By Dimitri Kyprianou, Managing Director of Go Inspire CX
There’s never been a better time for brands to introduce loyalty programs as digitalisation engulfs almost every facet of our lives.
In past times, consumers have used these schemes to lower the cost of weekly shops or pay for luxury items and occasional treats, while saving money for a holiday, house deposit or to upgrade their car.
Now as the cost-of-living takes hold, customers are becoming even more reliant on loyalty schemes to help them get through difficult times. However, retailers shouldn’t get complacent. They must continue to provide offers and rewards that are relevant and meaningful – even with a possible focus on non-monetary benefits to drive genuine loyalty, rather than an affinity to the lowest bidder.
Here’s where digital helps – customer data and insight-led offers can be used to deliver enhanced personalisation at every customer touchpoint, from direct mail to online and in-store experiences. Using this hyper-personalised approach gives consumers confidence in a brand’s loyalty to them, which may beget loyalty from the customer in return.
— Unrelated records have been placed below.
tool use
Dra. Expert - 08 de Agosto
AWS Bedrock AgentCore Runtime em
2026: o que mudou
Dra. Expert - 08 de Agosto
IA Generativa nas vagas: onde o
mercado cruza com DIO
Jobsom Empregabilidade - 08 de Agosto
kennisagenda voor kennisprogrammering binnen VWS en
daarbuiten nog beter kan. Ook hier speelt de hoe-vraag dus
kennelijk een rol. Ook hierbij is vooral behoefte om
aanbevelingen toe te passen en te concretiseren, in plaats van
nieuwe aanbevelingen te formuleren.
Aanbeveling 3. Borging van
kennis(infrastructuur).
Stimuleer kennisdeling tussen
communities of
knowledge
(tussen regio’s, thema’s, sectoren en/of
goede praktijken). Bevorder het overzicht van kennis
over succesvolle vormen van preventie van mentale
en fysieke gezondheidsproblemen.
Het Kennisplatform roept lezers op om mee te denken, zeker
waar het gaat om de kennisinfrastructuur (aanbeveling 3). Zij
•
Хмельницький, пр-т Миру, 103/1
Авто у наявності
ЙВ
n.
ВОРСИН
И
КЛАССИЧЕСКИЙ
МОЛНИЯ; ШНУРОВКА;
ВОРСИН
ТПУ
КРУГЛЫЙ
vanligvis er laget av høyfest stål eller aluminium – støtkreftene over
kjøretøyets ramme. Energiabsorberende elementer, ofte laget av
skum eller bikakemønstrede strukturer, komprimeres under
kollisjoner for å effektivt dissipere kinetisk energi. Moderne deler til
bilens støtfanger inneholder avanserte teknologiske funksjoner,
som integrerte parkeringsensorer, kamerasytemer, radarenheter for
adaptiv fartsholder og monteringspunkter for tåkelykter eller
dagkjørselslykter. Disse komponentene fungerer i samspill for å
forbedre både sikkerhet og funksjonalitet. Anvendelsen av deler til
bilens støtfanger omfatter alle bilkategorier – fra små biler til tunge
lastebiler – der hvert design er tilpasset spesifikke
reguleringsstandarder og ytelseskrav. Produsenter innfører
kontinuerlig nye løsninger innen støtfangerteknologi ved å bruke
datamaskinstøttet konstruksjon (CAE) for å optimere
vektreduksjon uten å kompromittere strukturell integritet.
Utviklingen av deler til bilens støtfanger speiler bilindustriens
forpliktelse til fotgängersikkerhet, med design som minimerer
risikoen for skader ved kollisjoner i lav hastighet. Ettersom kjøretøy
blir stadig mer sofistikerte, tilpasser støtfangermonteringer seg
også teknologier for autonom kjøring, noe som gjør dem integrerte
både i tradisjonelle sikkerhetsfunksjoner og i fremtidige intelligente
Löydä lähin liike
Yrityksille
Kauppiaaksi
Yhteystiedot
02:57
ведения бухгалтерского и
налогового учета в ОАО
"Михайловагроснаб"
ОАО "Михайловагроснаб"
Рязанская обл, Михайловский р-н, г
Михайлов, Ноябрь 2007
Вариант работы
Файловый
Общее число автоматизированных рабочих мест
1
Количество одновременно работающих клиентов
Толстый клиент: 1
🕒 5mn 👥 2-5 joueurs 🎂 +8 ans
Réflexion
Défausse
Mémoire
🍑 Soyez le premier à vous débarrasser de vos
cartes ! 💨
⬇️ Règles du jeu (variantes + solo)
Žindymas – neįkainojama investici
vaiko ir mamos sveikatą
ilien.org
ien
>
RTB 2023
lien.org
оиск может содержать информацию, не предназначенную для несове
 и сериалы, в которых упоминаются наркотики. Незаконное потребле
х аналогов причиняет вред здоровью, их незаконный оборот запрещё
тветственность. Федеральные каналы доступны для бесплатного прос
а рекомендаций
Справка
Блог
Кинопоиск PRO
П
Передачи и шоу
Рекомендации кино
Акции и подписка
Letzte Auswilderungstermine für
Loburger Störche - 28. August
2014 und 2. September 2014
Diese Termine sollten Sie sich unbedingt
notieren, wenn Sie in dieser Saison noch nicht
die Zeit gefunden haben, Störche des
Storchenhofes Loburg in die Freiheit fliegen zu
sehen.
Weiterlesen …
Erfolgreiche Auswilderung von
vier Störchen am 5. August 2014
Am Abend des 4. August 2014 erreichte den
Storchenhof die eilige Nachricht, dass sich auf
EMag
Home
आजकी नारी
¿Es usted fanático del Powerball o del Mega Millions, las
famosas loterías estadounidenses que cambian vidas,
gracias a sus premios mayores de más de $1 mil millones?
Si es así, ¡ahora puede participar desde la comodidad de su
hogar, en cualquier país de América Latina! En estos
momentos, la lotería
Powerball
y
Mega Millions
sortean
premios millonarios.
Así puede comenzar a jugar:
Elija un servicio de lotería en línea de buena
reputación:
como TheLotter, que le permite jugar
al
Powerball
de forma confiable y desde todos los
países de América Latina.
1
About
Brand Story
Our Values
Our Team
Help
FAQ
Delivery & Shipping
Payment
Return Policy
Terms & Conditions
Those that fail to offer personalised experiences are likely to lose custom during these trying times, as consumers become increasingly aware of their money and where they are spending it.
Loyalty programs are getting more popular
Research shows that 42% of Brits are using loyalty schemes to combat the cost of living, as written about here in the Retail Gazette. We also know that customers are focused on making ends meet and looking for ways to stretch the family finances anyway, and especially now budgets are squeezed. The Opinions and Lifestyle Survey by the Office of National Statistics written here on Raconteur in August 2022 found that 60% were spending less on non-essentials, 44% were spending less on food shopping and essentials, and 40% were shopping around more.
Joining a loyalty scheme is a sensible way to help consumers tighten their belts – previous sentiment has been: ‘I’m shopping there anyway so I might as well get a little bit extra back’, but nowadays the rise of ‘member pricing’ from the likes of Tesco Clubcard and Nectar allow customers immediate access to cheaper prices in supermarkets, increasing their popularity.
Customers are shifting their preferences from loyalty schemes that offer them rewards or benefits, to those that are focused on discounts or other ways to reduce the cost of groceries. This is particularly clear when you see how popular Clubcard Prices and Nectar Prices have been. Customers love these discounts and use them to navigate the supermarket.
This slight but significant pivot has helped loyalty schemes grow in importance – they’ve gone from being ‘the cherry on top of the cake’ to providing a way to afford the cake!
The benefits and challenges of loyalty programs
From a data standpoint, accuracy is key to delivering personalisation. Loyalty programs allow retailers to get very detailed personal data of the customer including name, address, email and purchasing behaviour, which helps you to really understand them and their shopping tendencies.
This type of data allows retailers to speak to their customers more personally and with relevance. Retailers can use the data to grow customer loyalty and sales revenues by identifying loyal customers and rewarding them suitably. It also allows retailers to see which customers have the “headroom” to spend more and tailor offers and rewards to encourage them to extend their purchasing with them, rather than with competitors.
On the flipside, loyalty programs can be costly to set up and manage in terms of IT, human resources and the costs of the customer rewards and benefits. Another one of the most important considerations is the ability to collect and store the data safely and legally.
There is also a requirement for expertise, either in-house or via a third-party partner, to maximise the value of the data, in order to ensure the investment in the loyalty program is not wasted. Retailers must have the ability to understand the customer behavioural patterns within their data and create segmentations and modelling tools to identify, group and grow the loyalty of their customers. They will also need expertise to deliver personalisation at scale to fully maximise the value of the data.
Loyalty programs are used by customers during good and bad times. Retailers must be prepared to adapt their offering to deliver both short- and long-term solutions to their customers to ensure they remain loyal and chose to spend their money with them.